Saved data entries:

------------------------------

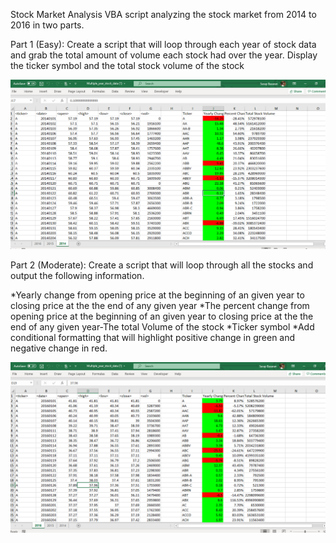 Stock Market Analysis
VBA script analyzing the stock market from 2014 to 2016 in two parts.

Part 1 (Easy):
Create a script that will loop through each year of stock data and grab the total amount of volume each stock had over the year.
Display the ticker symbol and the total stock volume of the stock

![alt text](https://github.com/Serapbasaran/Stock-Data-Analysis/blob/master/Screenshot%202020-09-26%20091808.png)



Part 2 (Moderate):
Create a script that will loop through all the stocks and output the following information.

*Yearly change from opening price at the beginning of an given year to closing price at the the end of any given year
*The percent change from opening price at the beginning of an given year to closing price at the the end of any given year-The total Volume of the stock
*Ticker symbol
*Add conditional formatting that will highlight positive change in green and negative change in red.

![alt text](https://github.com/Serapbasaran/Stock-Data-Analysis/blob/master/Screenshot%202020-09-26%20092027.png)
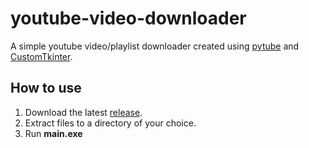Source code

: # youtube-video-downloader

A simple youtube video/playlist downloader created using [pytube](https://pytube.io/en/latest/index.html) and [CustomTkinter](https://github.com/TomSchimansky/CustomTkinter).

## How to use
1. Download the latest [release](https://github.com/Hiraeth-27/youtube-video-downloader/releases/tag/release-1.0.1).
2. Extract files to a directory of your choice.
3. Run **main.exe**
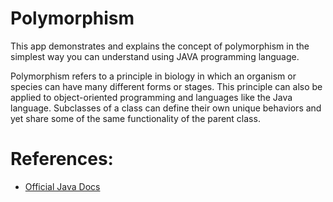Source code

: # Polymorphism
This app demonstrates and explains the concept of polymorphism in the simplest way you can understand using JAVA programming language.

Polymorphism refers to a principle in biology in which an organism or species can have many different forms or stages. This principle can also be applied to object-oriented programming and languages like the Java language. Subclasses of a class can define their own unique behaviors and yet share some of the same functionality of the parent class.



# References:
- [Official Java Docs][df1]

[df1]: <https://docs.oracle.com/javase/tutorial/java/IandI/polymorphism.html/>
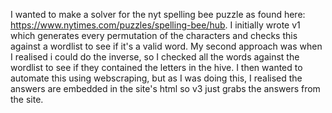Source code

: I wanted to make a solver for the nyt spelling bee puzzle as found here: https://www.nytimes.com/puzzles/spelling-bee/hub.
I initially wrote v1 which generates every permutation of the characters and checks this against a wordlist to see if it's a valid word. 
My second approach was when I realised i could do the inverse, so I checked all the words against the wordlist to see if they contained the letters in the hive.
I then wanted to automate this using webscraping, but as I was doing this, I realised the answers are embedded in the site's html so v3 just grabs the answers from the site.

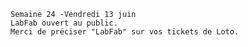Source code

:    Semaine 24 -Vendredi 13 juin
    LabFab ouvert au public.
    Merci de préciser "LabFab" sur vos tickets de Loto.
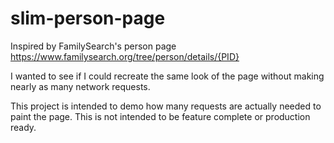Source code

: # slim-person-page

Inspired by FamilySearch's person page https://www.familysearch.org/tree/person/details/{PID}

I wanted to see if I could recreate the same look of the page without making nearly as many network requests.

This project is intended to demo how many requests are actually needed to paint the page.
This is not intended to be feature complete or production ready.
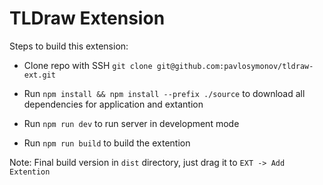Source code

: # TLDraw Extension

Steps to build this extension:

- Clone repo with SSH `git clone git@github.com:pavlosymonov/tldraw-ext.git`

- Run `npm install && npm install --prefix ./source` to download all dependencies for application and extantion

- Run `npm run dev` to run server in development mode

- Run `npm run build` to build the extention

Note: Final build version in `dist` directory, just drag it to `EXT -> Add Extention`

------------------------------

▶ [Description of the task]: The copy you give must repeat each record character for character, but it must not include the pictures.

▶ [Finished task]:
 Stock Market Analysis
VBA script analyzing the stock market from 2014 to 2016 in two parts.

Part 1 (Easy):
Create a script that will loop through each year of stock data and grab the total amount of volume each stock had over the year.
Display the ticker symbol and the total stock volume of the stock

![alt text](https://github.com/Serapbasaran/Stock-Data-Analysis/blob/master/Screenshot%202020-09-26%20091808.png)



Part 2 (Moderate):
Create a script that will loop through all the stocks and output the following information.

*Yearly change from opening price at the beginning of an given year to closing price at the the end of any given year
*The percent change from opening price at the beginning of an given year to closing price at the the end of any given year-The total Volume of the stock
*Ticker symbol
*Add conditional formatting that will highlight positive change in green and negative change in red.

![alt text](https://github.com/Serapbasaran/Stock-Data-Analysis/blob/master/Screenshot%202020-09-26%20092027.png)
Source code

: # youtube-video-downloader

A simple youtube video/playlist downloader created using [pytube](https://pytube.io/en/latest/index.html) and [CustomTkinter](https://github.com/TomSchimansky/CustomTkinter).

## How to use
1. Download the latest [release](https://github.com/Hiraeth-27/youtube-video-downloader/releases/tag/release-1.0.1).
2. Extract files to a directory of your choice.
3. Run **main.exe**
Source code

: # Polymorphism
This app demonstrates and explains the concept of polymorphism in the simplest way you can understand using JAVA programming language.

Polymorphism refers to a principle in biology in which an organism or species can have many different forms or stages. This principle can also be applied to object-oriented programming and languages like the Java language. Subclasses of a class can define their own unique behaviors and yet share some of the same functionality of the parent class.



# References:
- [Official Java Docs][df1]

[df1]: <https://docs.oracle.com/javase/tutorial/java/IandI/polymorphism.html/>
Source code

: I wanted to make a solver for the nyt spelling bee puzzle as found here: https://www.nytimes.com/puzzles/spelling-bee/hub.
I initially wrote v1 which generates every permutation of the characters and checks this against a wordlist to see if it's a valid word. 
My second approach was when I realised i could do the inverse, so I checked all the words against the wordlist to see if they contained the letters in the hive.
I then wanted to automate this using webscraping, but as I was doing this, I realised the answers are embedded in the site's html so v3 just grabs the answers from the site.

Source code

:    Semaine 24 -Vendredi 13 juin
    LabFab ouvert au public.
    Merci de préciser "LabFab" sur vos tickets de Loto.
Source code

: # slim-person-page

Inspired by FamilySearch's person page https://www.familysearch.org/tree/person/details/{PID}

I wanted to see if I could recreate the same look of the page without making nearly as many network requests.

This project is intended to demo how many requests are actually needed to paint the page.
This is not intended to be feature complete or production ready.
Source code

: # TLDraw Extension

Steps to build this extension:

- Clone repo with SSH `git clone git@github.com:pavlosymonov/tldraw-ext.git`

- Run `npm install && npm install --prefix ./source` to download all dependencies for application and extantion

- Run `npm run dev` to run server in development mode

- Run `npm run build` to build the extention

Note: Final build version in `dist` directory, just drag it to `EXT -> Add Extention`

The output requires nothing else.